There is a feeling of peace here and an earthiness that permeates the soul. It feels so
good to be alive amid such beauty. During the weekends, the crowds are extremely heavy, but
the weekdays have much lighter traffic. Most people arrive with cameras in hand, to capture
that “perfect” photograph of the flowers. Early mornings are good times for picture-taking
because the crowds haven”t yet arrived and the soft light at the beginning of the day makes
for better photographs. Early hours can be nippy, so dress in layers. Springtime can also
be wet in this corner of the world, and the fields are always muddy, so a raincoat and old
shoes or boots are good ideas. An umbrella is useful both for keeping off the rain and for
shading the flowers from the sun or wind while photographing them. Don’t let a little rain
keep you from taking pictures; some of the best photographs that I”ve seen were taken with
raindrops sparkling on the flower petals. Just be sure to keep raindrops off your camera
lens. A tripod is also very useful if you want great pictures, as you may have to frame
your shot and then wait for the breeze to pause before snapping the shutter. Don”t be
afraid to get right down on the ground at the level of the flowers to take your pictures. A
pair of light waterproof pants works for this. Normal peak bloom periods for daffodils is
March 15 to April 15 and for tulips April 1-30. The blossoms are just the byproducts of the
major industry, which is raising bulbs, and they are cut off the stalks as soon as the
bloom starts to fade, much to the disappointment of flower viewers. However, that is
necessary to keep the bulbs healthy. The festival is a community-wide event involving all
of the little towns in the Skagit Valley, and there is much more to see and do than just
visiting the flower fields. Mount Vernon has a street fair, a wonderful salmon barbecue at
Hillcrest Park, arts-and-craft shows, concerts and many other events. Sedro Wolley has the
Woodfest, celebrating its roots in the logging industry. Anacortes, an old oil-refinery
town, has art and quilt shows, as well as a ferryboat to the alluring San Juan Islands. You
won’t want to miss the charming little seaside village of La Conner. Its streets are lined
with art galleries and craft shops. Good restaurants are plentiful, and the seafood is
excellent. You”ll surely want to visit the Skagit County Historical Museum, located at 502
South Fourth Street. Then out along the Bayview-Edison Road, north of town, you”ll find the
Padilla Bay Breazeale Interpretive Center, headquarters for the Padilla Bay National
Estuarine Research Reserve. With its excellent saltwater aquaria, special hands-on room for
children, and bicycle and pedestrian trails, it”s a pleasant place to spend an afternoon.

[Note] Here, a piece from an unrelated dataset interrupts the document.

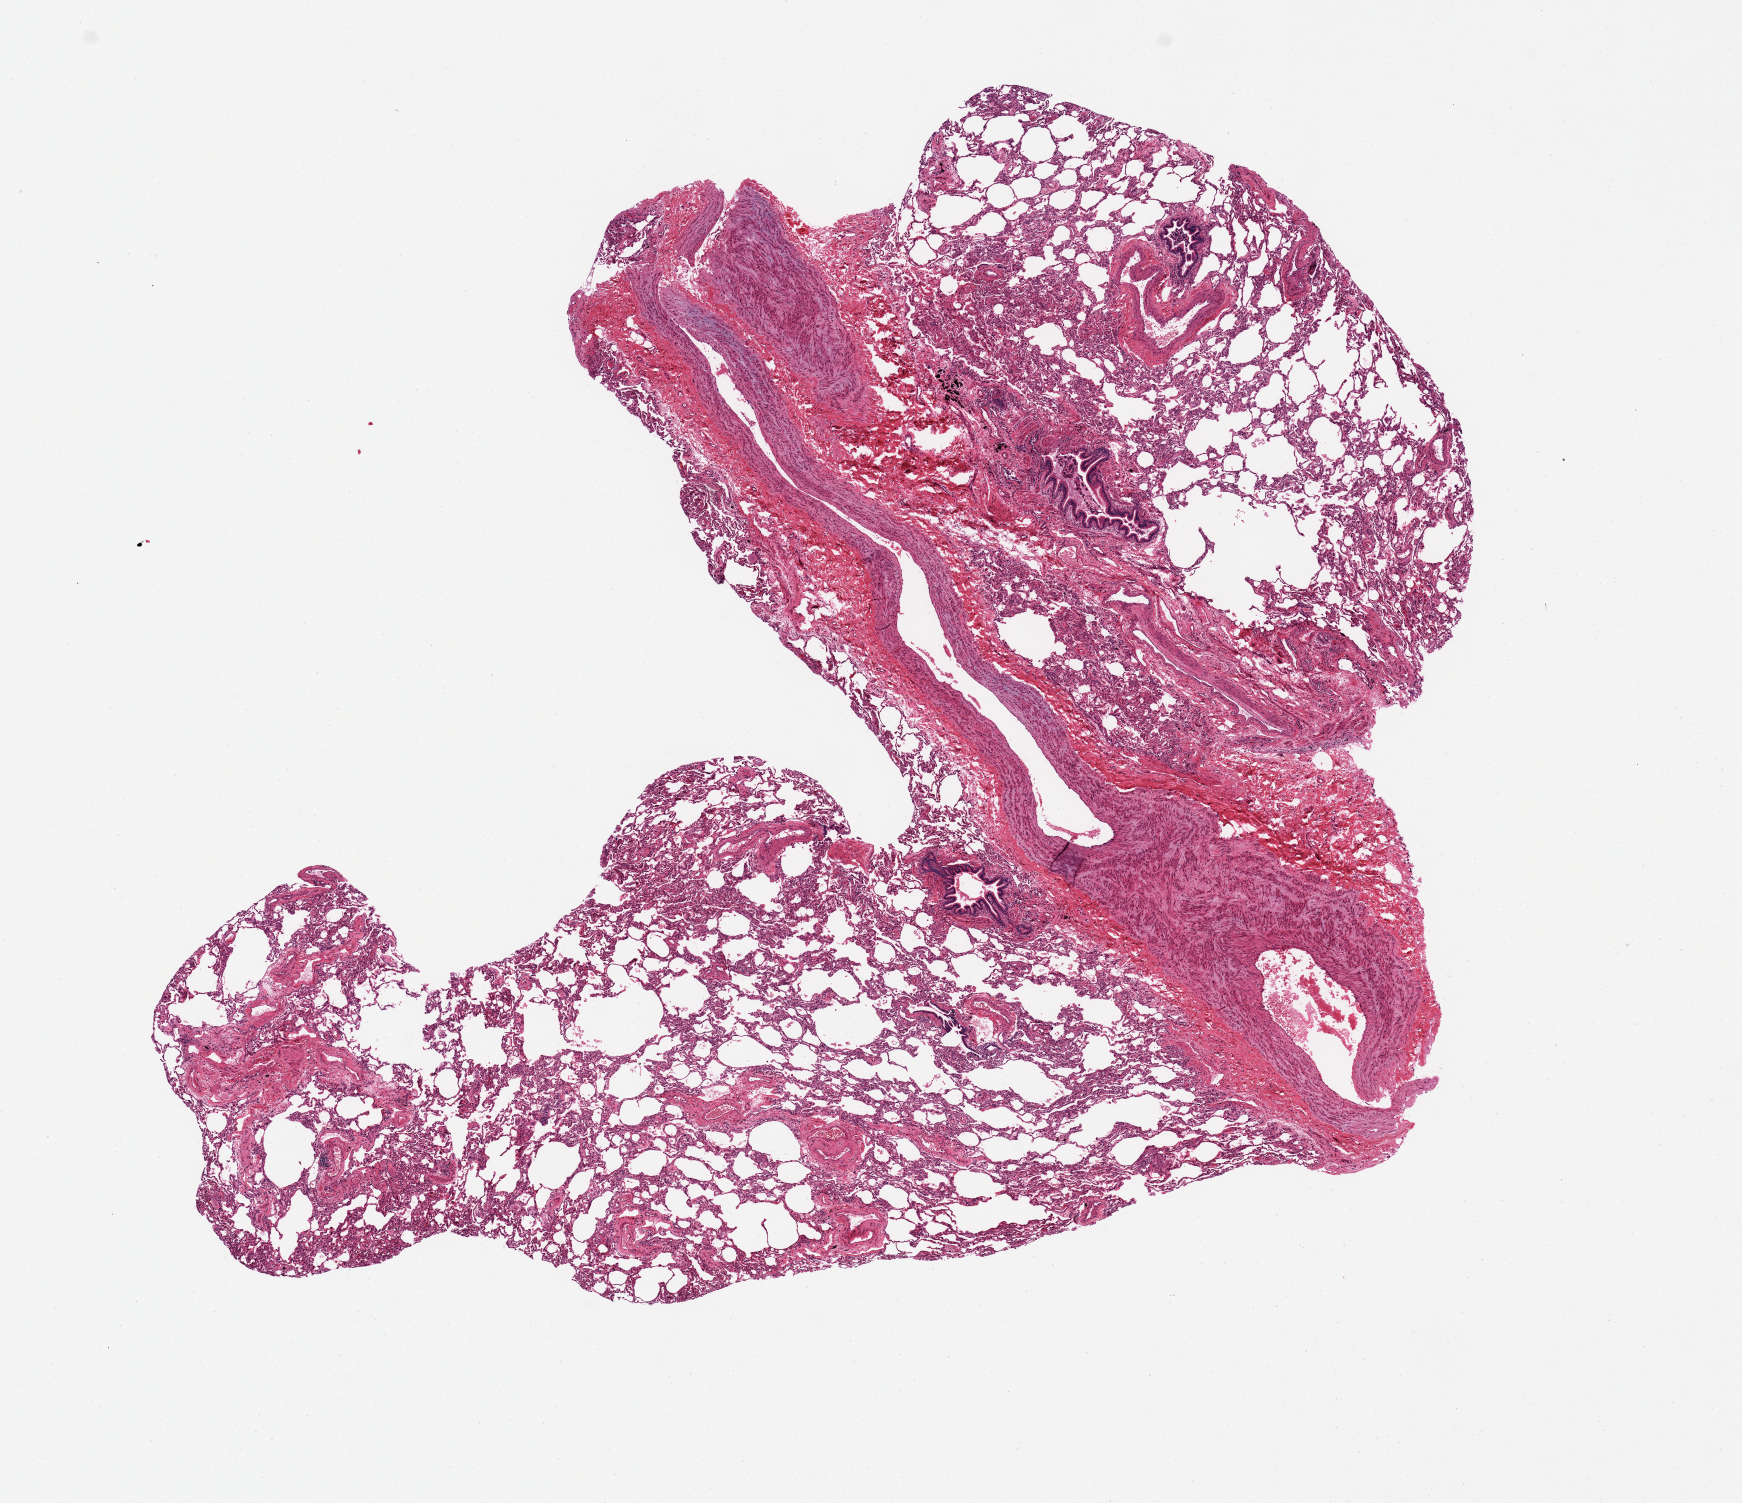
Hematoxylin and eosin (H&E) whole-slide image — shown as a low-resolution overview of the whole scanned area (about 13.8 x 11.9 mm). PAXgene-fixed paraffin-embedded (PFPE) section. Sampled site (target tissue): lung. Tissue donor sample. Donor sex: male.
Pathologist's review note for this sample: Mild emphysematous changes. 11.7 x 9.4 mm.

During the winter, bird-watchers delight in the trumpeter swans and snow geese that flock
to the valley. For visitors who like a game of chance, Harrah”s Skagit Valley Casino
provides fun and excitement. Picturesque old inns, motels and campgrounds are plentiful in
the Skagit Valley, but be sure to make reservations, especially during the tulip festival.
The 2001 Trailer Life Directory lists a number of area campgrounds.